Eine gelungene Kombination aus Amateurfim-Stil, Idealismus und intelligentem Humor, ein gesellschaftskritischer, idealistischer Film, der aber nicht nur verurteilt, sondern auch aufzeigt, dass die Welt sich letztendlich doch nicht so einfach in Schwarz und Weiß einteilen lässt. Drei Jugendliche, die sich ganz bewusst von der Herrschaft des Kapitalismus distanzieren und über ihre Ideale nicht nur reden, sondern diese leben, und das Opfer der unfreiwilligen Entführung, einer, der vom System profitiert, aber deshalb auch nicht unbedingt glücklicher ist, verbringen ein paar Tage mit politischen Diskussionen in einer Berghütte. Dabei finden sie bald heraus, dass ihr Gefangener – früher selbst ein Linker, der Haschisch geraucht und freie Liebe praktiziert hat - ihnen gar nicht so unähnlich ist.

Paul Weingartner Werk, das ihm eine Einladung nach Cannes einbrachte, ist eine Gegenüberstellung zweier völlig verschiedener Welten – auf der einen Seite Jan, Peter und Jule, die sich nicht mit der Wohlstandsgesellschaft, in der sie aufgewachsen sind, ohne je wirklich dazugehört zu haben, identifizieren können, auf der anderen Seite die Welt der Großen, (Erfolg)reichen in der Person des gar nicht so unsympathischen Managers Hardenberg.

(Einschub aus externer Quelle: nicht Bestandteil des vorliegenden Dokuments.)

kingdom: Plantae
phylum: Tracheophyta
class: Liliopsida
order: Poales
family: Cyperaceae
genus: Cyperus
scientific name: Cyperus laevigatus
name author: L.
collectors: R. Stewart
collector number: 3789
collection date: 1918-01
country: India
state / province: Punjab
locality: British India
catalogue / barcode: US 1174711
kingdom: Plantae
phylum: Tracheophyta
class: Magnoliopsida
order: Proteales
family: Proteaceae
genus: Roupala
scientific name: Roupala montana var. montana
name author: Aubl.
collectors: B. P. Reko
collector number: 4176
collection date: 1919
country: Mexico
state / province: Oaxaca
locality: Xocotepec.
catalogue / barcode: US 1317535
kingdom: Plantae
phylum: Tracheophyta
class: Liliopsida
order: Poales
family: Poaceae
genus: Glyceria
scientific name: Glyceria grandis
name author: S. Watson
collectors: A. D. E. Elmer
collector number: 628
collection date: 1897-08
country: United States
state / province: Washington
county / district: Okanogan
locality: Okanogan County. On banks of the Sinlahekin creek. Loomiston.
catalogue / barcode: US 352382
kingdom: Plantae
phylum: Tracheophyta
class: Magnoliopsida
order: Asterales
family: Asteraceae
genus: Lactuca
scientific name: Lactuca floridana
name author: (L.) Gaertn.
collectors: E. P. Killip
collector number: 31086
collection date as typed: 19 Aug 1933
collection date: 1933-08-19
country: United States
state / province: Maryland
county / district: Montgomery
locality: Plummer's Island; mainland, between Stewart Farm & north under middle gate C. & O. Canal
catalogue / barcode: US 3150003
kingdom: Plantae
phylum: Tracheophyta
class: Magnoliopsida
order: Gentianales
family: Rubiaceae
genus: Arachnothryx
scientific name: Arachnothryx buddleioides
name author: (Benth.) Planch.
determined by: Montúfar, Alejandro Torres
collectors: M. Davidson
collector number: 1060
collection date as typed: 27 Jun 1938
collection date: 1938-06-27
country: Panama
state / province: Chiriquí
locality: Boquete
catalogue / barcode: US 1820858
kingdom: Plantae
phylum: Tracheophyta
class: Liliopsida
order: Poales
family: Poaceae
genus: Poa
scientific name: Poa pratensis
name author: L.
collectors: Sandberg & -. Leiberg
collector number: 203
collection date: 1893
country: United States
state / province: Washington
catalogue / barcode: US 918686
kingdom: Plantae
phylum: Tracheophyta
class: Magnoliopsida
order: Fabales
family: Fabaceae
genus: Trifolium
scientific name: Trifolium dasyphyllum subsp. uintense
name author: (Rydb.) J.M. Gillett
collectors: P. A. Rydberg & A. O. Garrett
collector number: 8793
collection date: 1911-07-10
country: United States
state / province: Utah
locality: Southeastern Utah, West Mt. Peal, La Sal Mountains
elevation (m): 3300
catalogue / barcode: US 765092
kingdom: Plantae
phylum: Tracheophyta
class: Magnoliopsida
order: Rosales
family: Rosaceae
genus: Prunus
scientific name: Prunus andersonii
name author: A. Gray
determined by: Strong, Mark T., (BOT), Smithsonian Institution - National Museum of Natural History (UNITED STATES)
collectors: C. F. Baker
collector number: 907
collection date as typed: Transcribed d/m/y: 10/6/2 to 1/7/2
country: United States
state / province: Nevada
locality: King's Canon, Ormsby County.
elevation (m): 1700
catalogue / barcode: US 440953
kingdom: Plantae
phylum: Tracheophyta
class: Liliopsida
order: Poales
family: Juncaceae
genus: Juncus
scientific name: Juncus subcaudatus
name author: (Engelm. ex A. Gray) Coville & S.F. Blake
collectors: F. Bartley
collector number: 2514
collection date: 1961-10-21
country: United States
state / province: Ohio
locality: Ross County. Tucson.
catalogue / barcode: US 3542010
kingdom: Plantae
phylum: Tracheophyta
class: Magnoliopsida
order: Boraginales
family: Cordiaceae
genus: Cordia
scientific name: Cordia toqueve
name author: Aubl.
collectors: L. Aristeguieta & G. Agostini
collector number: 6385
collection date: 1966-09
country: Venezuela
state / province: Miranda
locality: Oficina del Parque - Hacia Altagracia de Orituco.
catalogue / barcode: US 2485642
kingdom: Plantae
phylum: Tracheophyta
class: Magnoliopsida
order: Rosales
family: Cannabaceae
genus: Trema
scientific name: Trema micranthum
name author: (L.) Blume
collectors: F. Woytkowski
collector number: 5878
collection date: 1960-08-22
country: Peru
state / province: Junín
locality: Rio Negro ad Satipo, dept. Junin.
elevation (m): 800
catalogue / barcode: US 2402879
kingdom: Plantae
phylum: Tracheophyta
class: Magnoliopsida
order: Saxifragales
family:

Das Handkamera-Bild und die in vielen Szenen abwesende Musik, die jedem kleinen Geräusch (dem Kratzen eines Schlüssels über den Lack eines Autos, dem Rascheln, das beim Öffnen eines Briefes entsteht…) Bedeutung verleiht, sorgen für eine ganz eigene, authentische Stimmung. Sieht man den Film im Kino, fühlt man sich richtig hineinversetzt in diese Welt; zu Hause am Fernseher ist das Erlebnis ein bisschen gedämpfter, man bleibt Zuschauer, nicht Mitleber, was den Film aber nicht weniger sehenswert macht.

Anschauen und Nachdenken über Politik und Geld, Freundschaft, Liebe und die Ideale, die man hat(te) oder auch nicht. Und die Botschaft? Vielleicht kommt es nicht so sehr darauf an, seine Ziele um jeden Preis zu erreichen, als darauf, sich selbst treu zu bleiben und seine Werte nie ganz aufzugeben, auch wenn sich die Welt weiterdreht.